Note that reading one union member after writing another is well-defined in ISO C99, and as an extension in several major C++ implementations (including MSVC and GNU-compatible C++ compilers), but is Undefined Behaviour in ISO C++. memcpy or C++20 std::bit_cast are the safe ways to type-pun in portable C++.

(Also, the bit-order of bitfields within a char is implementation defined, as is possible padding between bitfield members.)

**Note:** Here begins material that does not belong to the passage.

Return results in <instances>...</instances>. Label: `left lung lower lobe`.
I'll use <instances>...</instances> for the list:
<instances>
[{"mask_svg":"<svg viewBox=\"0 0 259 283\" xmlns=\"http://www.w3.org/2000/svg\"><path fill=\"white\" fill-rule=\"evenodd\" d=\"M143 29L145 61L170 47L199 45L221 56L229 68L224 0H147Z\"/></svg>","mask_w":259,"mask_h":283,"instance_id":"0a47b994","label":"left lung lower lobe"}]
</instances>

Python - making and int from 8 boolean byte values and vice versa

import math

def bools_to_int(bits):
    value = 0
    for i, bit in enumerate(bits):
        value |= bit << (len(bits) - i - 1)
    return value
    
def int_to_bools(value):
    bits = []
    n = math.ceil(math.log2(value))
    for i in range(n):
        bits.append(value >> (n - i - 1) & 1 == 1)
    return bits
    
print(bools_to_int([False, True, True, True, True, False, True, True]))
# Outputs 123

print(int_to_bools(123))
# Outputs [True, True, True, True, False, True, True]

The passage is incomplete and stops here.